The Theory of Entropicity (ToE) Living Review Letters IE: Beyond Einstein: The Entropic Origin of Geometry, Matter, and Gravitation in the Theory of Entropicity (ToE) — On the Emergence of Physical Spacetime Geometry from Information Geometry — (May 6, 2026)

This ToE Letter IE establishes that the Riemannian curvature of physical spacetime is not a primitive geometric datum posited a priori, but rather emerges as the macroscopic, thermodynamic-limit expression of curvature defined on an underlying statistical-information manifold.

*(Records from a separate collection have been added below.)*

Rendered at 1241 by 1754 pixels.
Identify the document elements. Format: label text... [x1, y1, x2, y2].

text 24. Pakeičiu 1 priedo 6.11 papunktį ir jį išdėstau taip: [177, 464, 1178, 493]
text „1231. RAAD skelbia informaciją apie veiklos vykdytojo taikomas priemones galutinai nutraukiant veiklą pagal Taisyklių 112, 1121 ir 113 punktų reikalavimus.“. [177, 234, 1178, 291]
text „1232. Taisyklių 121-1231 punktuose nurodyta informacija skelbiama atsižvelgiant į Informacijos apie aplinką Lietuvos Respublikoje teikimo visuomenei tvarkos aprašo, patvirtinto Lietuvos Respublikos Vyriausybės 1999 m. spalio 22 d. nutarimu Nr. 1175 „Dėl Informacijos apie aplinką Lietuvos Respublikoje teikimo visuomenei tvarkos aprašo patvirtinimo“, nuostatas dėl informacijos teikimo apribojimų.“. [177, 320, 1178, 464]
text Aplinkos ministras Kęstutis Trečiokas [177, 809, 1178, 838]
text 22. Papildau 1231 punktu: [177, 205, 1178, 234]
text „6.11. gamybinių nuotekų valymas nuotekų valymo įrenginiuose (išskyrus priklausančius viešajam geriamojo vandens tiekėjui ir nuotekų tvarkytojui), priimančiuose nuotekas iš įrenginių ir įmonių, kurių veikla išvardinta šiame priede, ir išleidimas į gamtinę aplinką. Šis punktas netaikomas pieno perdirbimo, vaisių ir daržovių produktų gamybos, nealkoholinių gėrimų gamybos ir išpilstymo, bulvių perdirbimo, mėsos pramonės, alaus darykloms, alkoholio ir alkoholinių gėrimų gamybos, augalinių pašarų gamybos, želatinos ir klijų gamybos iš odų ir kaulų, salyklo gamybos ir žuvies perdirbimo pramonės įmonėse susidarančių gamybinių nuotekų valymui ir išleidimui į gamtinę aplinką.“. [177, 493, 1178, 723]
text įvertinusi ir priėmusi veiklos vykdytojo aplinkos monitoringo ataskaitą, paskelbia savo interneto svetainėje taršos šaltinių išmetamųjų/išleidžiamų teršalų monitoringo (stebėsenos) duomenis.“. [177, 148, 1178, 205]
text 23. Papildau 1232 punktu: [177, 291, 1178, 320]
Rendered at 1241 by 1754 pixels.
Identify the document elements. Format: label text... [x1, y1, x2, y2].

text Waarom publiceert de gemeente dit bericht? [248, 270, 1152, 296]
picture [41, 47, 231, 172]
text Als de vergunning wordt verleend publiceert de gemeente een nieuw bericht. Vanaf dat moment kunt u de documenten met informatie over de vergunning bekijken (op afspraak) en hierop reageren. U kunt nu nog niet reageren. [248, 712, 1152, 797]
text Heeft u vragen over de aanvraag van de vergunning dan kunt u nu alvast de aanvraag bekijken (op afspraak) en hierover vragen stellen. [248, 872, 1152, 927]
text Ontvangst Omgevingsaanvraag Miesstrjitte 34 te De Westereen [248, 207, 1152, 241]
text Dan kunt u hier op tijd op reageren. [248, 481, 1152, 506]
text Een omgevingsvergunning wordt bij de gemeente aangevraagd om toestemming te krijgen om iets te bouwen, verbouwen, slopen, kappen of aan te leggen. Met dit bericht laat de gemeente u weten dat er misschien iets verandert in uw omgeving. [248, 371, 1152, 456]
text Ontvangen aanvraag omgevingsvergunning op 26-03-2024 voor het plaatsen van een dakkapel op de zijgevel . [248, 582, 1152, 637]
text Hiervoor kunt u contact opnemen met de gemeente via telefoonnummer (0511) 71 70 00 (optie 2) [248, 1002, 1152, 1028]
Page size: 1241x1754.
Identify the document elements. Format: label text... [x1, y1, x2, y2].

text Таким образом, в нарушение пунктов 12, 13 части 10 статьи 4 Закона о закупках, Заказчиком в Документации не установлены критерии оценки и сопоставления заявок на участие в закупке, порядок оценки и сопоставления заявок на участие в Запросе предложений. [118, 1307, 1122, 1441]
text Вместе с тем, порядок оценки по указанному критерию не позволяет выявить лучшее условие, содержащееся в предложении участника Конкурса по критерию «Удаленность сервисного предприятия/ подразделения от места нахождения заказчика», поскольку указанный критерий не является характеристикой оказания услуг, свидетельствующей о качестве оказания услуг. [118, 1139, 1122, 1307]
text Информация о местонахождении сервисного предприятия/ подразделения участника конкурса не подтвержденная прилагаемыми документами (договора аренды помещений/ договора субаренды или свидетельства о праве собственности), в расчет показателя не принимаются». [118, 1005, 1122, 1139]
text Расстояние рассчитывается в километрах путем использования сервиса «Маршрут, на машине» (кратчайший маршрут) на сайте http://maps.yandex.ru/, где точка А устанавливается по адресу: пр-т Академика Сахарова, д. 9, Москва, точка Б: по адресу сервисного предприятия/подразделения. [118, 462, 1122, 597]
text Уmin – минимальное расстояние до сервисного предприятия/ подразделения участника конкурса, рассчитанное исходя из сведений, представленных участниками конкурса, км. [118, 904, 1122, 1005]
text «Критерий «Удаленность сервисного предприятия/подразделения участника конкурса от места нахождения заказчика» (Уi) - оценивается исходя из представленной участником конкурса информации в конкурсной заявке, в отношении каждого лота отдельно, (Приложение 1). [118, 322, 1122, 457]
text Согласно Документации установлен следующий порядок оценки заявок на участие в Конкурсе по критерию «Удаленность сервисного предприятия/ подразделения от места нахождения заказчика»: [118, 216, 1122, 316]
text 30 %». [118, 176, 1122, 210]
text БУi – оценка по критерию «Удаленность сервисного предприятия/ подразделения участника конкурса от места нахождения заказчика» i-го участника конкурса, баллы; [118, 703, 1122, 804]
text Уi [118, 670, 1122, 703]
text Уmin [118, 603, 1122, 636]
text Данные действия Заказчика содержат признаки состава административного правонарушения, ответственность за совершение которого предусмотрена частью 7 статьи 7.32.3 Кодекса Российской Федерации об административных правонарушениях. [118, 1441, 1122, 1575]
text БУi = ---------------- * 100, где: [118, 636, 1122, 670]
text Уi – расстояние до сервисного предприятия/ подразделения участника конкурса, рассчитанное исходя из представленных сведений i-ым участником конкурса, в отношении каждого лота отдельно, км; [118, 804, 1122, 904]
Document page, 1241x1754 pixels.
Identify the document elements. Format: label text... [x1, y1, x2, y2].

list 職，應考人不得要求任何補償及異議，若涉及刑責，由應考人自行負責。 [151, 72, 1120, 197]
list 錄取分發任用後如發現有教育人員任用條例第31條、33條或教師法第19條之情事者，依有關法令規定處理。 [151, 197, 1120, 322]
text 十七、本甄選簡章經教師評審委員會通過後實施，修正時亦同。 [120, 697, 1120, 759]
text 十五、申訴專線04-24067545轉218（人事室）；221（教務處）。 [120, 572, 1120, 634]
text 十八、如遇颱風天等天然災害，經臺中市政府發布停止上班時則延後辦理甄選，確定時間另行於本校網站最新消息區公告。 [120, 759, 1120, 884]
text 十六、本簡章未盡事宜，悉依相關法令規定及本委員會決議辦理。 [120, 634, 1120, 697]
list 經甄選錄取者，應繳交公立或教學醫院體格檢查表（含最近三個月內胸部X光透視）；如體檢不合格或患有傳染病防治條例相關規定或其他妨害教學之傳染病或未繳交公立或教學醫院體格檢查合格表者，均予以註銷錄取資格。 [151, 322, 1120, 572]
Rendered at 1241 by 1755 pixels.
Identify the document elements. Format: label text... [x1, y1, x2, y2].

Working within the axiomatic framework of the Theory of Entropicity (ToE), we construct the information manifold (ℳ_I, gI) from the Fisher–Entropic metric on a fundamental entropic substrate Ω, define its intrinsic Riemann curvature tensor, and prove a Curvature Transfer Theorem demonstrating that the spacetime Riemann tensor RS is the pushforward of the information Riemann tensor RI in the thermodynamic limit. Einstein's field equations [1] are thereby recovered as an emergent identity rather than a fundamental law. We introduce the Obidi Curvature Invariant (OCI) 𝒦_Ω — a non-negative scalar field measuring the residual information curvature not captured by spacetime geometry — and establish its key properties: vanishing in the classical limit, positivity, gauge invariance, and a topological bound. The invariant 𝒦_Ω identifies the informational degrees of freedom relevant to quantum gravity and may contribute to the effective cosmological constant. The purpose of this comprehensive Preamble is to provide the reader with self-contained explanation of why the three principal structures of information geometry employed in the formulation of the Theory of Entropicity (ToE) — the Fisher–Rao metric, the Fubini–Study metric, Amari–Čencov α-connections — are not merely convenient mathematical tools borrowed from statistics and quantum information theory, but are instead the authentic geometric substrates from which the physical universe emerges in the Theory of Entropicity (ToE).